— Exercise instructions —
Copy every line of the records below where the word "Manage" occurs.

— Page images and extracted text —
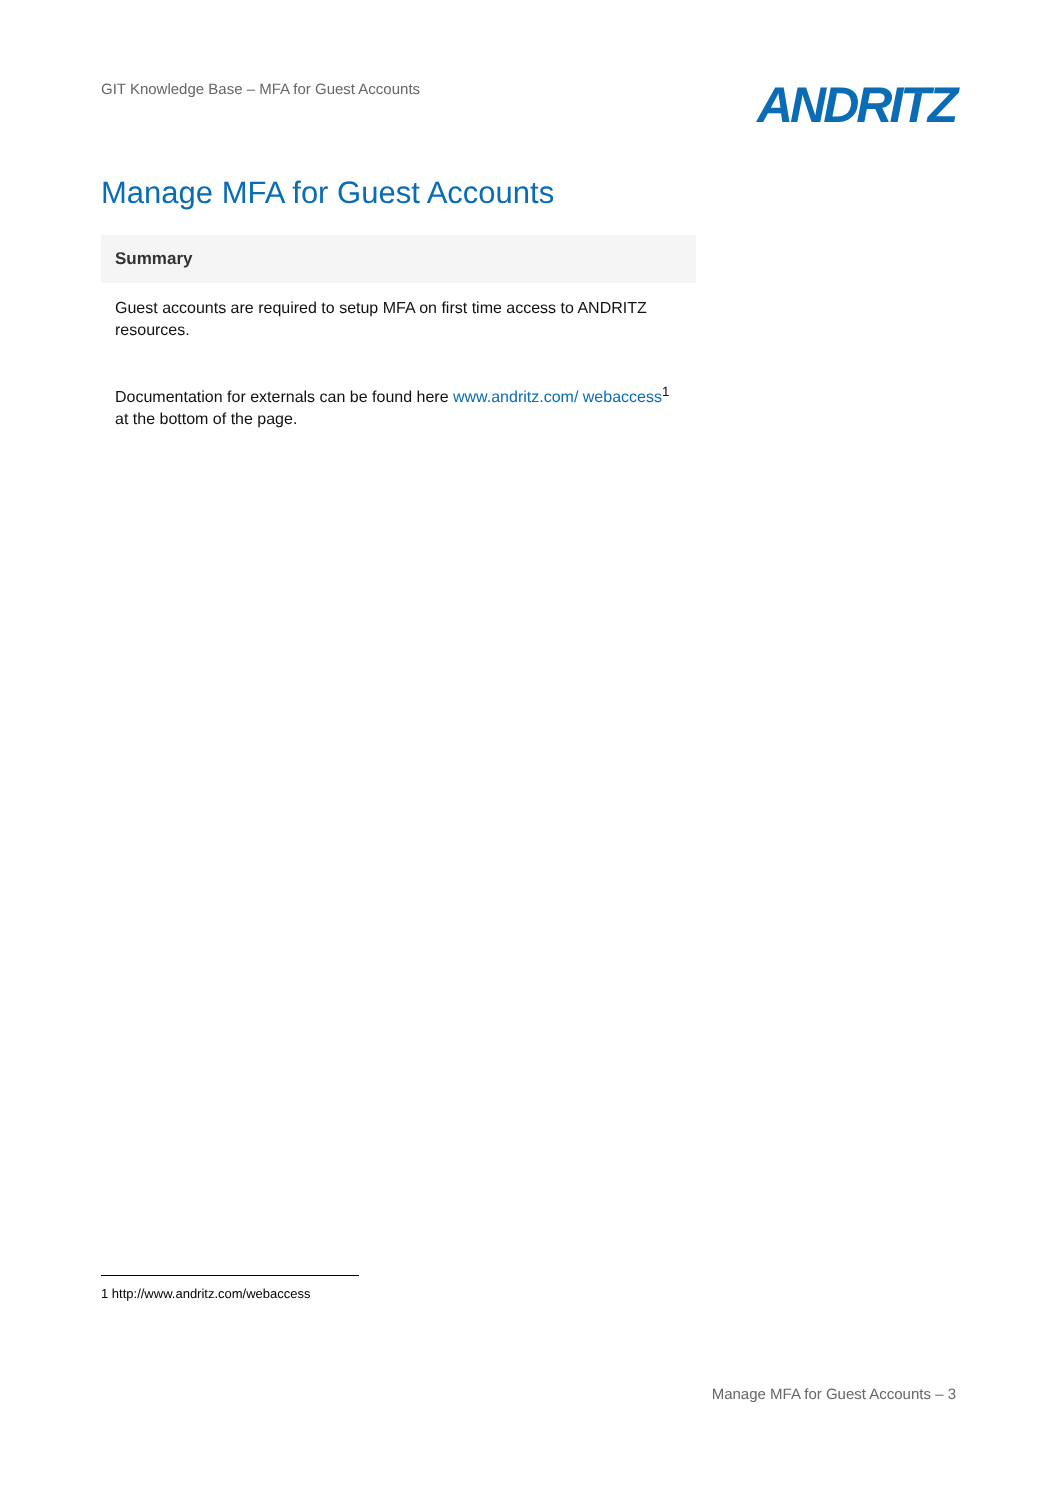GIT Knowledge Base – MFA for Guest Accounts
ANDRITZ
Manage MFA for Guest Accounts
Summary
Guest accounts are required to setup MFA on first time access to ANDRITZ resources.
Documentation for externals can be found here www.andritz.com/ webaccess<sup>1</sup> at the bottom of the page.
1 http://www.andritz.com/webaccess
Manage MFA for Guest Accounts – 3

— Response —
Manage MFA for Guest Accounts
Manage MFA for Guest Accounts – 3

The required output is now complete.